Antidepressants such as citalopram are used to treat mood disorders and can interfere with bladder contraction and make constipation worse.
Sedatives such as diazepam and lorazepam can slow the reflexes, affecting the ability to recognise the signal that the bladder is full.
Hormone replacement therapy (HRT) – the lower urinary tract is sensitive to the effects of oestrogen and during the menopause levels naturally decline. There is conflicting advice and evidence about whether or not HRT affects bladder control.
Alcohol and caffeine are diuretics that can increase urine production. Caffeine can cause irritation of the bladder lining.
Nicotine is thought to irritate the detrusor muscle and trigger urge incontinence. Smoking can also cause a cough, which can lead to urine leakage.
Ketamine is a drug used medically in anaesthesia and as a pain killer but has been used as a recreational drug due to its hallucinogenic and euphoric properties. In large and repeated doses it has been found to cause shrinkage and fibrotic changes to the bladder. It can cause frequency, bleeding and pain on passing urine.
Surgery on the lower abdomen can cause the bladder to tilt leading to incontinence or damage to the sphincter.
Pregnancy and childbirth – it is common for women to experience incontinence during pregnancy and following childbirth.
Excess weight – excess weight causes pressure on the bladder and makes incontinence worse.
Additional causes of incontinence in men
Prostatitis – an inflammation of the prostate gland
- Benign Prostatic Hyperplasia (BPH) – a common condition that can cause the urethra to close off or become narrowed, thus restricting the flow of urine from the bladder.
- Prostate cancer is treatable when identified early.
The prostate is approximately the size of a walnut and surrounds the urethra just below the bladder. Its main function is to secrete prostate fluid, one of the components of semen.
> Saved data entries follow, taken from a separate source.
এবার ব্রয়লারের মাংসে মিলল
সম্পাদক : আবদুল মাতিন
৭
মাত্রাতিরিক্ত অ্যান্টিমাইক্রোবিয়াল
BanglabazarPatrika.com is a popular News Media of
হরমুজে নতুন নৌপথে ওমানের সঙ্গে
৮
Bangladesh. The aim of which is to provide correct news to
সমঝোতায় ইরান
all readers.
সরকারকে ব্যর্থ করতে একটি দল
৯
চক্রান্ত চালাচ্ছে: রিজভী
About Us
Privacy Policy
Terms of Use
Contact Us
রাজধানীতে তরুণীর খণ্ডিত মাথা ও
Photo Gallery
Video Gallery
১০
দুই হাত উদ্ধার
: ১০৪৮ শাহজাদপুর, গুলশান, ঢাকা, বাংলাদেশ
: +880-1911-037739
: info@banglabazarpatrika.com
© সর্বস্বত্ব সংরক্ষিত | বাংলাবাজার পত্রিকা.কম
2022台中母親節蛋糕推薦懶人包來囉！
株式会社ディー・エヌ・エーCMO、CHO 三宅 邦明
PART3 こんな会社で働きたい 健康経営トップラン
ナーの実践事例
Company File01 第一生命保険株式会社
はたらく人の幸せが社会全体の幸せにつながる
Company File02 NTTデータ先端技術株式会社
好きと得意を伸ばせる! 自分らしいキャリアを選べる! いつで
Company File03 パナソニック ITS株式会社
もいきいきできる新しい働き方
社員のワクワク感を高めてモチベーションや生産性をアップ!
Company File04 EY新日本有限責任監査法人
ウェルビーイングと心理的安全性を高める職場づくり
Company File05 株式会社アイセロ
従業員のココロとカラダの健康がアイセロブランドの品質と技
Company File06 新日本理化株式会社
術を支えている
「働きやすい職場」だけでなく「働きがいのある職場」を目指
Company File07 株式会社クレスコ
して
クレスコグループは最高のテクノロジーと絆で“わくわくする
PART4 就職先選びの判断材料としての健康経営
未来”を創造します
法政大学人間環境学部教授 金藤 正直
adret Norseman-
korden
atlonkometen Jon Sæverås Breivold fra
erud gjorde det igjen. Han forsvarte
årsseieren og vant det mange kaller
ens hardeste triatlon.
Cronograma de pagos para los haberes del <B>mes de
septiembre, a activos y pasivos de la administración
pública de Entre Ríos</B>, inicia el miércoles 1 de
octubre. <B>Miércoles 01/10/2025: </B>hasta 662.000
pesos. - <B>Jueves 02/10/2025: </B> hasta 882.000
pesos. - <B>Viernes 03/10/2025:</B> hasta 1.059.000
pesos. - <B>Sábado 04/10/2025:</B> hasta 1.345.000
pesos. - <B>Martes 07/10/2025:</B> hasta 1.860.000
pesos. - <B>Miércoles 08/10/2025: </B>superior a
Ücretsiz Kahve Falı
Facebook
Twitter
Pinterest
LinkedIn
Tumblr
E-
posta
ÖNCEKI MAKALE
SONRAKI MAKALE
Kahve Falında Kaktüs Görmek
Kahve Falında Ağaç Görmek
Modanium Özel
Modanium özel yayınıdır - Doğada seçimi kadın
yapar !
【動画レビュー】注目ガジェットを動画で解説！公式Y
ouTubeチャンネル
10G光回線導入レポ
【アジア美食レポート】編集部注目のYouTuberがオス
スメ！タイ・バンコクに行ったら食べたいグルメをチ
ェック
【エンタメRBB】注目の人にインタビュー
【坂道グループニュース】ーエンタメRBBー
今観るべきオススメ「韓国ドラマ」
The muscles of the prostate gland also help propel this fluid into the urethra during ejaculation.
- men can suffer from prostatitis, an inflammation of the prostate gland
- symptoms can include pain in pelvis, genitals, lower back and buttocks
- frequency of urination
- pain when urinating
- difficulty urinating and “stop-start” peeing
- pain when ejaculating
- tiredness, aching joints, chills and fever
It is important a GP is consulted if these symptoms are experienced.
Benign Prostatic Hyperplasia (BPH)
The prostate gland often enlarges as men get older and, in some cases, it can become problematic. As the prostate enlarges it may cause narrowing of the urethra. The bladder then needs to contract harder to squeeze urine out. This can cause the bladder to weaken and lose the ability to empty completely, causing overflow incontinence.
BPH can be managed with lifestyle changes, medication and sometimes surgery.
- the need to urinate more frequently, often at night
- difficulty starting to pass urine
- weak flow
- feeling the bladder has not emptied
- taking a long time to urinate.
A GP will take a full history of symptoms and perform an examination. They will request a PSA blood test (prostate specific antigen) and carry out a digital rectal examination.
Functional incontinence is where a person is usually aware of the need to urinate, but for one or more physical or psychological reasons they are unable to get to the toilet.
People with dementia may be aware of the need to go to the toilet but may not be able to express this need. There could be a noticeable change in behaviour, such as agitation or restlessness. They may have forgotten where the toilet is or be in unfamiliar surroundings.
Physical problems such as poor eyesight, mobility or dexterity can all lead to difficulty accessing the toilet. Fear of falling, depression and anxiety can also be factors, as well as environmental factors, such as poor lighting, low chairs, stairs or steps and unusual surroundings. Inadequate toilet facilities or a person's fear of using them can also contribute to someone being incontinent.